Music in the academy is at risk. The decline in its status, presence, and reach can be traced to the cultural shifts beginning in the 1960s. Western classical music—with its unassailable history of accomplishment and undeniable pedagogical, cultural, and spiritual significance—has fallen prey to the assault on standards and hierarchies embodied by the era’s ethos of: “Hey-hey, ho-ho, Western Civ. has got to go.” The result has been disastrous for educative practice and norms. Indeed, we cannot even talk about music, but are forced in this time to speak about “musics.” The term is redolent with the patina of critical theory. I use it here only to differentiate between Western classical music and all of the rest, including folk music, popular music, electro-acoustic music, music of other cultures, and all hybrids. We must describe and confront the issue of both the hierarchical and the latitudinal in the musical arts. In other words, we must look at music as it is found around what Thomas Friedman calls the “flattened world” of postmodernism, where all music—from low to high, popular to classical, entertainment to art—is placed on the same aesthetic plane. We must articulate this very broad landscape of music and only then can we understand the academy’s response to the present situation.
A discussion of music in the academy must first start with a definition of “music” itself. But as we are now in a postmodern age, music as we knew it and defined it previously may no longer obtain. To those in the academy, or those recently trained within it, the old meanings and materials often no longer apply. This is similar to the problem with the term “art.” Only 150 years ago both terms had commonly understood meanings which required no discussion. The situation changed with the advent of modernism, then postmodernism, and with the parabolic rate of change in the twentieth and twenty-first centuries. It was not always this complicated. Before the 1960s, in various sectors—certainly in academia, but also in the press and among the elites—there was a certain unanimity about what was of cultural value. In the American academy, classical music, which meant music in the tradition of European extraction or provenance, was favored. At the same time, it lived amid American folk music and music found in churches and synagogues. The arrival of various immigrant groups brought their popular and artistic cultures to these shores. Nonetheless, there was an agreed upon center.
Until the advent and cultural dislocations of the 1960s and 70s, music education in universities meant a study and performance of Western music. There were courses in theory, history, and music appreciation. Students played in bands, orchestras, and chamber music. Musical experiences were either hands-on or ears-on and were of a straightforward sort. In the 1940s and 1950s, with the return of GIs from the wars and their entrance into higher education, virtually every music department in every state university transformed into a School of Music. Institutions that formerly only gave Ph.Ds in musicology, music history and theory, were suddenly awarding the new D.M.A. (Doctor of Musical Arts) in abundance. For example, the cadre of composers with whom I studied composition had a mixture of degrees, Ph.D., M.M., and the two most famous only had B.M. degrees. Many of the greatest composers had no degrees at all yet managed well in their chosen profession.

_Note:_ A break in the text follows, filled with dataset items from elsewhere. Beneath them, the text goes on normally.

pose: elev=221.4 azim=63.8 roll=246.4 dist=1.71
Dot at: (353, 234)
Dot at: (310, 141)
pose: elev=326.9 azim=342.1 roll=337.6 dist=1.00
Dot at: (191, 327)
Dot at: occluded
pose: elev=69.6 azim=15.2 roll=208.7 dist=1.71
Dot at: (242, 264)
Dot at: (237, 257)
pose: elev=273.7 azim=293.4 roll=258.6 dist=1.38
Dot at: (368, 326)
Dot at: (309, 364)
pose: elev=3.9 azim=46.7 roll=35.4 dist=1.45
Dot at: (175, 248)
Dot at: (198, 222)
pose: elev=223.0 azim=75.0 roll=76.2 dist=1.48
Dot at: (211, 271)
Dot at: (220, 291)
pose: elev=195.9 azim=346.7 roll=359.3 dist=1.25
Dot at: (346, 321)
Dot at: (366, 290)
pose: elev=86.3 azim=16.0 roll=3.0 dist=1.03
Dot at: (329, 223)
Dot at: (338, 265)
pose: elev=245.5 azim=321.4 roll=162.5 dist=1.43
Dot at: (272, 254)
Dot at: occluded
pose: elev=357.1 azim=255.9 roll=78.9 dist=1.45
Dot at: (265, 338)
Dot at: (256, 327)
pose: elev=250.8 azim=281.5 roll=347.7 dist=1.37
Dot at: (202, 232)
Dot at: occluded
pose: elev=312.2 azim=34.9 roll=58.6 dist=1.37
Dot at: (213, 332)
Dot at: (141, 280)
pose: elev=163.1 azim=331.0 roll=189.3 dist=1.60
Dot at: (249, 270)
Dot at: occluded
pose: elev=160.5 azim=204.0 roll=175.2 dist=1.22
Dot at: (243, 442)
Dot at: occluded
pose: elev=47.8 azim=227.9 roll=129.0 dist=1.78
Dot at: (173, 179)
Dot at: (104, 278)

The reasons for this central place of classical music in the academy are numerous. Music had been identified by the Greeks as one the most important means of understanding ourselves and our relationship to the universe. Along with Astronomy, Arithmetic, and Geometry, Music formed the Quadrivium, that second level of intellectual inquiry that came after the Trivium (which included Logic, Rhetoric, and Grammar). In medieval times, when the West recaptured the art of learning, music was considered at the center of the educational enterprise, as it demonstrated the development of mankind’s deepest imaginative possibilities. As notation became ever clearer, and in association with the technological developments of instruments, music became both more individual and more sophisticated, developing from the monophonic to the crowning achievement of Western Music: polyphony and harmony. Music became more sophisticated as a language, able to engender increasingly richer and more personal statements, to inspire and reveal genius. It is no exaggeration to say that each composer, knowingly or not, stood on the shoulders of previous generations. The increasingly complex notation reflected the ethos of the West, the increasing importance placed on the individual and his personal autonomy, resulting in a continual change of the language. With this, and an increasing awareness of history, a canon comprised of the best composers and their best pieces developed. The “three Bs”—Bach, Beethoven, and Brahms—are sometimes referenced as such in a discussion of our greatest composers, not because it was an early form of the rock group the Bee Gees, but because they really are superlative composers whose highly individual music has stood the test of time.